Althoff, the Republican caucus chairwoman and a budget point-person, called the action "recognition" by Senate leadership that "we need to take care of the people of Illinois."
"They've been working feverishly to come up with a plan that can be presented and crafted into a solution — a true budget deal," Althoff said.
Cullerton spokesman John Patterson declined comment Sunday. Steve Brown, spokesman for Madigan, said he could not comment on the Senate's potential substance or strategy because the House hadn't been included in the talks.
Althoff said the plan would include increased revenue — Democrats have argued that Rauner's decision to let a four-year, temporary income tax hike expire in 2015 knocked the budget off-kilter and hastened the flow of red ink.
But it would also put checkmarks in several boxes on Rauner's agenda, including term limits on legislators to rotate out "career politicians" the governor believes hurt the system and a freeze on local property taxes he says is choking homeowners. To this point, Democrats have argued those are "non-budget items" that should be negotiated separately.
And it might include a plan to borrow billions of dollars to pay down overdue bills — which topped $11 billion on Friday — to vendors and service providers.
Rauner spokeswoman Catherine Kelly did not comment Sunday.
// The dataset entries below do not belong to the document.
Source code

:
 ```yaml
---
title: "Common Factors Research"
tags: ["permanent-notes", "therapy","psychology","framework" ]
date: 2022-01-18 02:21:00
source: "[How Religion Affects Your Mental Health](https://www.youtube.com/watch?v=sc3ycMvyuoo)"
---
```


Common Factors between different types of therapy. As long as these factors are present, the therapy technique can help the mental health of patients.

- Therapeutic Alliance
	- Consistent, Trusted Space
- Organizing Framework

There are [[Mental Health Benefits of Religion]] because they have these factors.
On Friday, the governor told reporters in Carbondale he knew few of the details but said, "I'm optimistic that Democrats and Republicans will continue to negotiate in good faith to come up with changes to our system so it's not broken anymore."
The refusal to budge on either side has forced Illinois to limp along for two years without an approved spending plan. Government has functioned largely on the strength of court-ordered spending for social services and lawmakers' piecemeal appropriation action. But 1 million or more people relying on mental health, substance abuse treatment or domestic violence prevention funded with state dollars had been cut off.
Rauner's budget office predicts a $5.3 billion deficit on June 30, the end of the fiscal year, in addition to the mountain of past-due bills.
Legislative leaders this week scheduled only two days — Monday and Tuesday — to tie up loose ends before a new General Assembly is sworn in on Wednesday. It will be the 100th General Assembly, which will serve during the Prairie State's bicentennial in 2018.